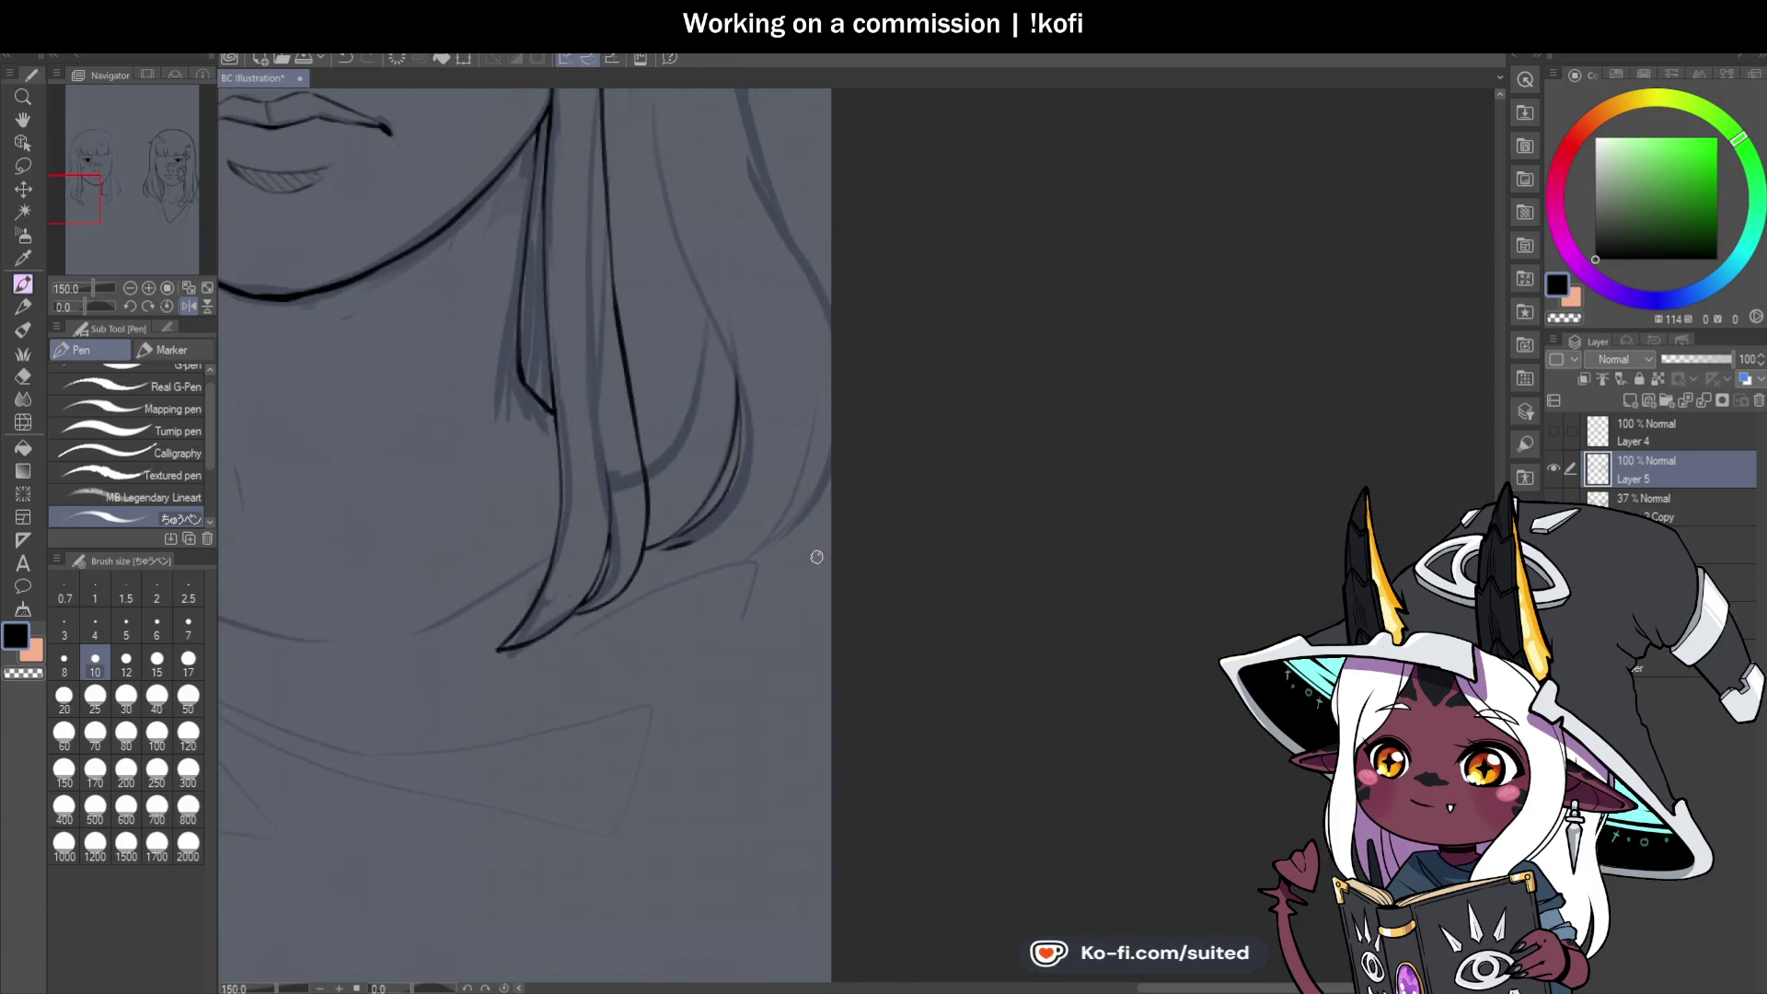
drag(678, 563, 802, 448)
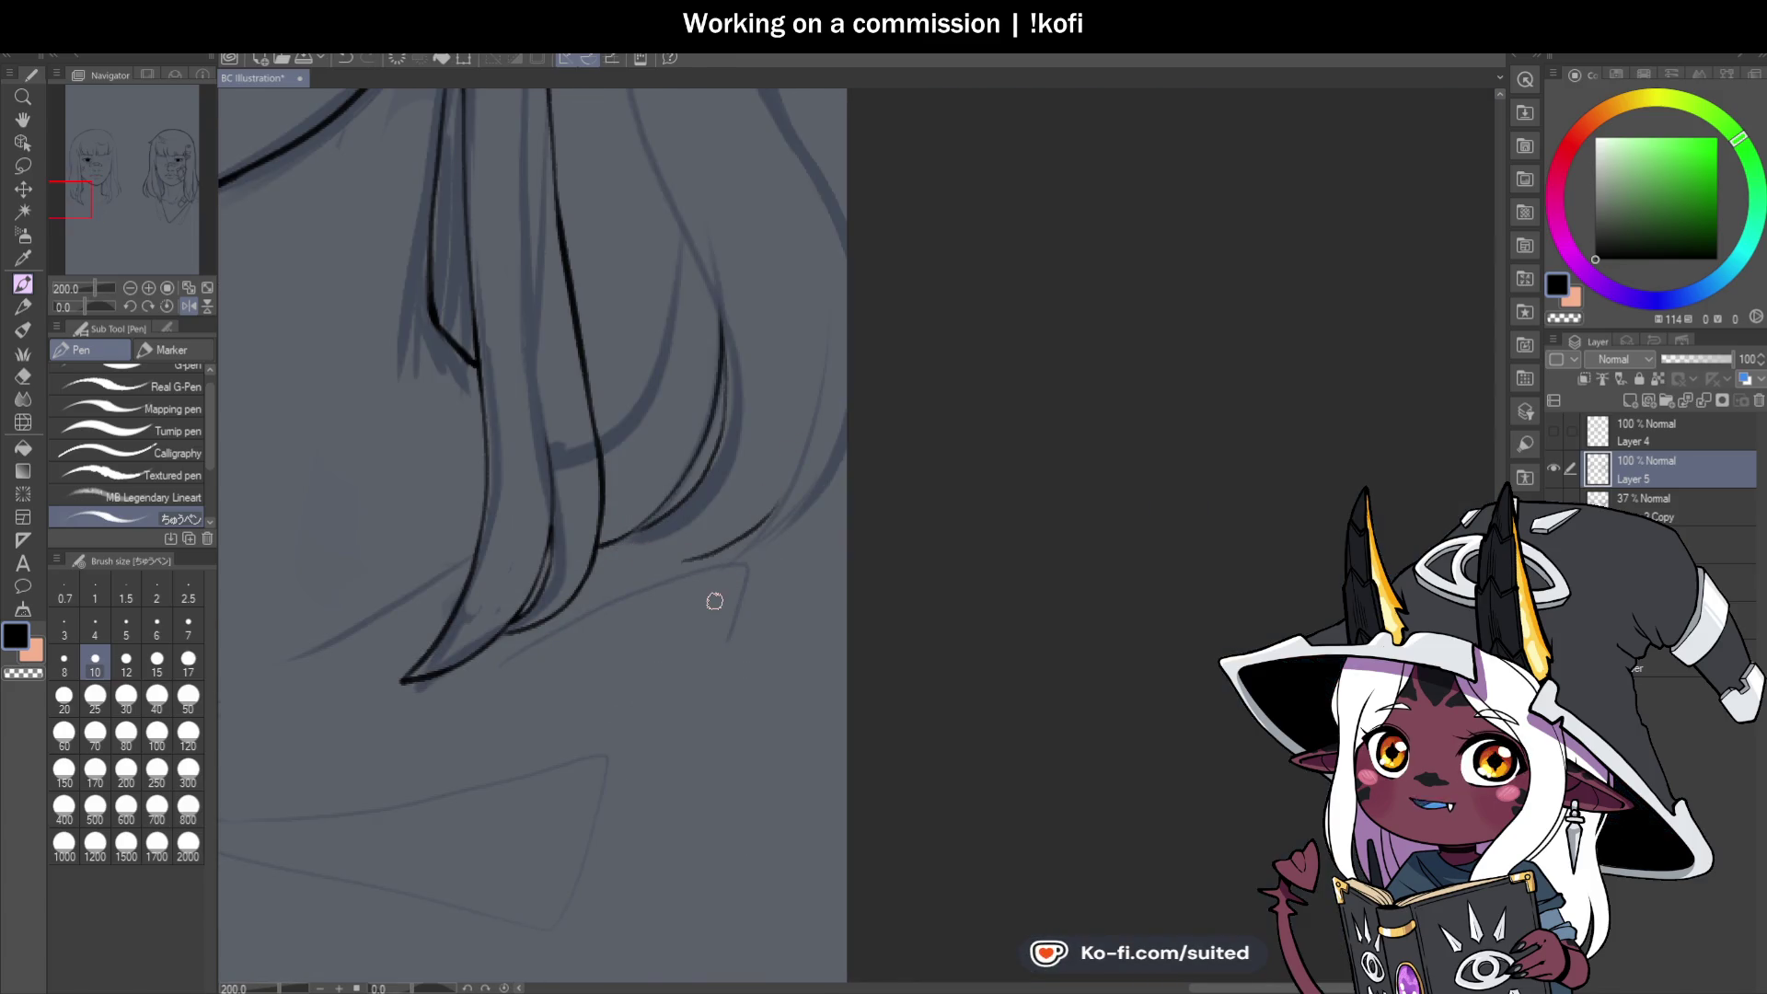
scroll(695, 680, down, 2)
Add long and short strokes running up and down along the hair.
drag(730, 604, 588, 237)
scroll(589, 237, down, 5)
scroll(673, 429, up, 1)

__Task description__. All entries must come back exactly as written, though without their pictures.

__Response__.
drag(678, 563, 802, 448)
scroll(695, 680, down, 2)
Add long and short strokes running up and down along the hair.
drag(730, 604, 588, 237)
scroll(589, 237, down, 5)
scroll(673, 429, up, 1)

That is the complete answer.